**WORK REQUIRED:**
Keep only the lines below that contain the string "tempo", and copy each of them out. A match must agree in letter case.

** START OF DATA LINES **

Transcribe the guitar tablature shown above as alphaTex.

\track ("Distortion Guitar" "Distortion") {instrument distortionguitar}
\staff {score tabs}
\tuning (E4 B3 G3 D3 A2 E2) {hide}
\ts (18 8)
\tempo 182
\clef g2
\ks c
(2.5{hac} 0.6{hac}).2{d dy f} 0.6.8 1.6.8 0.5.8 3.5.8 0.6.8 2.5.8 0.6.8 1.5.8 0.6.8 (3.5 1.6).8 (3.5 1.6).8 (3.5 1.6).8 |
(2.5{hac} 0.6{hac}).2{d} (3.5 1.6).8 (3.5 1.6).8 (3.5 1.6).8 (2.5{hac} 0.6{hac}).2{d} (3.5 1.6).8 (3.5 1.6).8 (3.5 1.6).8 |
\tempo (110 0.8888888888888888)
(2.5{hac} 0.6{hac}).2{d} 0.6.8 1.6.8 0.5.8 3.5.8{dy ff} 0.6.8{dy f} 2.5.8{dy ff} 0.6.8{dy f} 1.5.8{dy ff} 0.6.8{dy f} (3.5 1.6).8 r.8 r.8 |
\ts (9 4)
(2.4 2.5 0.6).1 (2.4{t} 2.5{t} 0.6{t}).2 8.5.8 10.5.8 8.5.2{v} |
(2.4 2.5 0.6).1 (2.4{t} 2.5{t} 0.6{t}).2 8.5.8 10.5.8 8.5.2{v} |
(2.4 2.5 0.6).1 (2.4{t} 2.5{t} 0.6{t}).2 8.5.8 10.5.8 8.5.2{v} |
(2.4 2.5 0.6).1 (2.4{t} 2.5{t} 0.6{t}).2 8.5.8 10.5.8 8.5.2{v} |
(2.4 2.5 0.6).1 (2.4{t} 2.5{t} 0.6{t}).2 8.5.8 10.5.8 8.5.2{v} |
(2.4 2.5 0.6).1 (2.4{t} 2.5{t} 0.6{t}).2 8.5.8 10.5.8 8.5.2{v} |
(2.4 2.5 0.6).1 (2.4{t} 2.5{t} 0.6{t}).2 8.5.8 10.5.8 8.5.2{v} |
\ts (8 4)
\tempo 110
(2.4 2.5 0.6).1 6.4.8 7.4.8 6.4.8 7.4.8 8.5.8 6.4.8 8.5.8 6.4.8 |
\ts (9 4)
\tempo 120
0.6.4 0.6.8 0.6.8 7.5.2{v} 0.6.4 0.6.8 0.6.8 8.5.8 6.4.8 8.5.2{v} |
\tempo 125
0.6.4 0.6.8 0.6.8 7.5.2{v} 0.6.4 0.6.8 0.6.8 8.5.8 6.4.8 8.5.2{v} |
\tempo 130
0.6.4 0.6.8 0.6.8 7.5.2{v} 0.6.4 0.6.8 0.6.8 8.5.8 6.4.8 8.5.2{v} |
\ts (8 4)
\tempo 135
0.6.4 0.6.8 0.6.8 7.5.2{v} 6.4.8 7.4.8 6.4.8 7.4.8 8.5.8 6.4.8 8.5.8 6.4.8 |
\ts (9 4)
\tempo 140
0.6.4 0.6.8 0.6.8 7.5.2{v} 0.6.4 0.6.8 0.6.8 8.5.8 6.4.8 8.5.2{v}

** END OF DATA LINES **

**RESULT OF THE EXERCISE:**
\tempo 182
\tempo (110 0.8888888888888888)
\tempo 110
\tempo 120
\tempo 125
\tempo 130
\tempo 135
\tempo 140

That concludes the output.